▶ [EXERCISE DIRECTIONS]:
Report every line in the listing that contains the string "macros".

▶ [DATA EXCERPTS]:
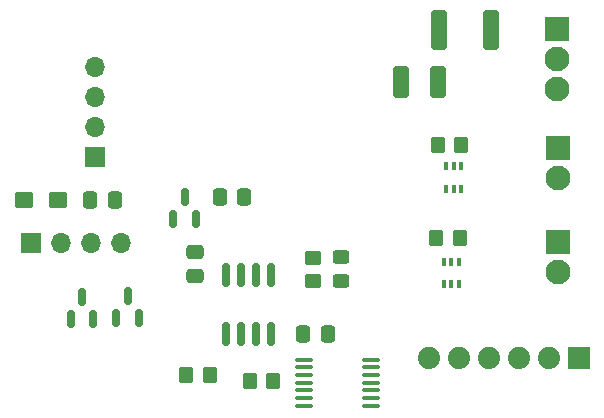
<source format=gbr>
%TF.GenerationSoftware,KiCad,Pcbnew,6.0.11-2627ca5db0~126~ubuntu22.04.1*%
%TF.CreationDate,2023-03-03T22:15:38-05:00*%
%TF.ProjectId,lin-coolant-temperature,6c696e2d-636f-46f6-9c61-6e742d74656d,1.0*%
%TF.SameCoordinates,Original*%
%TF.FileFunction,Soldermask,Top*%
%TF.FilePolarity,Negative*%
%FSLAX46Y46*%
G04 Gerber Fmt 4.6, Leading zero omitted, Abs format (unit mm)*
G04 Created by KiCad (PCBNEW 6.0.11-2627ca5db0~126~ubuntu22.04.1) date 2023-03-03 22:15:38*
%MOMM*%
%LPD*%
G01*
G04 APERTURE LIST*
G04 Aperture macros list*
%AMRoundRect*
0 Rectangle with rounded corners*
0 $1 Rounding radius*
0 $2 $3 $4 $5 $6 $7 $8 $9 X,Y pos of 4 corners*
0 Add a 4 corners polygon primitive as box body*
4,1,4,$2,$3,$4,$5,$6,$7,$8,$9,$2,$3,0*
0 Add four circle primitives for the rounded corners*
1,1,$1+$1,$2,$3*
1,1,$1+$1,$4,$5*
1,1,$1+$1,$6,$7*
1,1,$1+$1,$8,$9*
0 Add four rect primitives between the rounded corners*
20,1,$1+$1,$2,$3,$4,$5,0*
20,1,$1+$1,$4,$5,$6,$7,0*
20,1,$1+$1,$6,$7,$8,$9,0*
20,1,$1+$1,$8,$9,$2,$3,0*%
G04 Aperture macros list end*
%ADD10RoundRect,0.150000X0.150000X-0.587500X0.150000X0.587500X-0.150000X0.587500X-0.150000X-0.587500X0*%
%ADD11R,1.700000X1.700000*%
%ADD12O,1.700000X1.700000*%
%ADD13R,1.879600X1.879600*%
%ADD14C,1.879600*%
%ADD15RoundRect,0.250000X0.400000X1.450000X-0.400000X1.450000X-0.400000X-1.450000X0.400000X-1.450000X0*%
%ADD16RoundRect,0.250000X-0.337500X-0.475000X0.337500X-0.475000X0.337500X0.475000X-0.337500X0.475000X0*%
%ADD17RoundRect,0.250000X-0.475000X0.337500X-0.475000X-0.337500X0.475000X-0.337500X0.475000X0.337500X0*%
%ADD18RoundRect,0.250000X0.537500X0.425000X-0.537500X0.425000X-0.537500X-0.425000X0.537500X-0.425000X0*%
%ADD19RoundRect,0.250000X0.412500X1.100000X-0.412500X1.100000X-0.412500X-1.100000X0.412500X-1.100000X0*%
%ADD20RoundRect,0.150000X0.150000X-0.825000X0.150000X0.825000X-0.150000X0.825000X-0.150000X-0.825000X0*%
%ADD21R,2.100000X2.100000*%
%ADD22C,2.100000*%
%ADD23R,0.400000X0.650000*%
%ADD24RoundRect,0.100000X-0.637500X-0.100000X0.637500X-0.100000X0.637500X0.100000X-0.637500X0.100000X0*%
%ADD25RoundRect,0.250000X-0.350000X-0.450000X0.350000X-0.450000X0.350000X0.450000X-0.350000X0.450000X0*%
%ADD26RoundRect,0.250000X0.337500X0.475000X-0.337500X0.475000X-0.337500X-0.475000X0.337500X-0.475000X0*%
%ADD27RoundRect,0.250000X0.450000X-0.350000X0.450000X0.350000X-0.450000X0.350000X-0.450000X-0.350000X0*%
%ADD28RoundRect,0.250000X0.450000X-0.325000X0.450000X0.325000X-0.450000X0.325000X-0.450000X-0.325000X0*%
G04 APERTURE END LIST*
D10*
%TO.C,U4*%
X192220000Y-80095000D03*
X194120000Y-80095000D03*
X193170000Y-78220000D03*
%TD*%
D11*
%TO.C,U3*%
X185600000Y-74790000D03*
D12*
X185600000Y-72250000D03*
X185600000Y-69710000D03*
X185600000Y-67170000D03*
%TD*%
D13*
%TO.C,J1*%
X226520000Y-91800000D03*
D14*
X223980000Y-91800000D03*
X221440000Y-91800000D03*
X218900000Y-91800000D03*
X216360000Y-91800000D03*
X213820000Y-91800000D03*
%TD*%
D15*
%TO.C,F1*%
X219120000Y-64040000D03*
X214670000Y-64040000D03*
%TD*%
D16*
%TO.C,C7*%
X196160000Y-78220000D03*
X198235000Y-78220000D03*
%TD*%
D17*
%TO.C,C6*%
X194060000Y-82852500D03*
X194060000Y-84927500D03*
%TD*%
D18*
%TO.C,C5*%
X182420000Y-78480000D03*
X179545000Y-78480000D03*
%TD*%
D16*
%TO.C,C4*%
X185185000Y-78480000D03*
X187260000Y-78480000D03*
%TD*%
D19*
%TO.C,C3*%
X214610000Y-68490000D03*
X211485000Y-68490000D03*
%TD*%
D11*
%TO.C,J2*%
X180150000Y-82100000D03*
D12*
X182690000Y-82100000D03*
X185230000Y-82100000D03*
X187770000Y-82100000D03*
%TD*%
D20*
%TO.C,U1*%
X196670000Y-89800000D03*
X197940000Y-89800000D03*
X199210000Y-89800000D03*
X200480000Y-89800000D03*
X200480000Y-84850000D03*
X199210000Y-84850000D03*
X197940000Y-84850000D03*
X196670000Y-84850000D03*
%TD*%
D21*
%TO.C,J4*%
X224750000Y-74075000D03*
D22*
X224750000Y-76615000D03*
%TD*%
D10*
%TO.C,Q1*%
X187400000Y-88475000D03*
X189300000Y-88475000D03*
X188350000Y-86600000D03*
%TD*%
D23*
%TO.C,U7*%
X216400000Y-83675000D03*
X215750000Y-83675000D03*
X215100000Y-83675000D03*
X215100000Y-85575000D03*
X215750000Y-85575000D03*
X216400000Y-85575000D03*
%TD*%
D24*
%TO.C,U2*%
X203237500Y-91975000D03*
X203237500Y-92625000D03*
X203237500Y-93275000D03*
X203237500Y-93925000D03*
X203237500Y-94575000D03*
X203237500Y-95225000D03*
X203237500Y-95875000D03*
X208962500Y-95875000D03*
X208962500Y-95225000D03*
X208962500Y-94575000D03*
X208962500Y-93925000D03*
X208962500Y-93275000D03*
X208962500Y-92625000D03*
X208962500Y-91975000D03*
%TD*%
D25*
%TO.C,R1*%
X193325000Y-93250000D03*
X195325000Y-93250000D03*
%TD*%
D26*
%TO.C,C1*%
X205300000Y-89775000D03*
X203225000Y-89775000D03*
%TD*%
D23*
%TO.C,U6*%
X216600000Y-75600000D03*
X215950000Y-75600000D03*
X215300000Y-75600000D03*
X215300000Y-77500000D03*
X215950000Y-77500000D03*
X216600000Y-77500000D03*
%TD*%
D27*
%TO.C,R5*%
X204025000Y-85350000D03*
X204025000Y-83350000D03*
%TD*%
D21*
%TO.C,J5*%
X224750000Y-82030000D03*
D22*
X224750000Y-84570000D03*
%TD*%
D28*
%TO.C,D1*%
X206450000Y-85350000D03*
X206450000Y-83300000D03*
%TD*%
D25*
%TO.C,R19*%
X214600000Y-73775000D03*
X216600000Y-73775000D03*
%TD*%
D21*
%TO.C,J3*%
X224700000Y-64000000D03*
D22*
X224700000Y-66540000D03*
X224700000Y-69080000D03*
%TD*%
D25*
%TO.C,R20*%
X214475000Y-81700000D03*
X216475000Y-81700000D03*
%TD*%
D10*
%TO.C,Q2*%
X183550000Y-88525000D03*
X185450000Y-88525000D03*
X184500000Y-86650000D03*
%TD*%
D25*
%TO.C,R2*%
X198675000Y-93775000D03*
X200675000Y-93775000D03*
%TD*%
M02*

</source>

▶ [RESPONSE TO THE TASK]:
G04 Aperture macros list*
G04 Aperture macros list end*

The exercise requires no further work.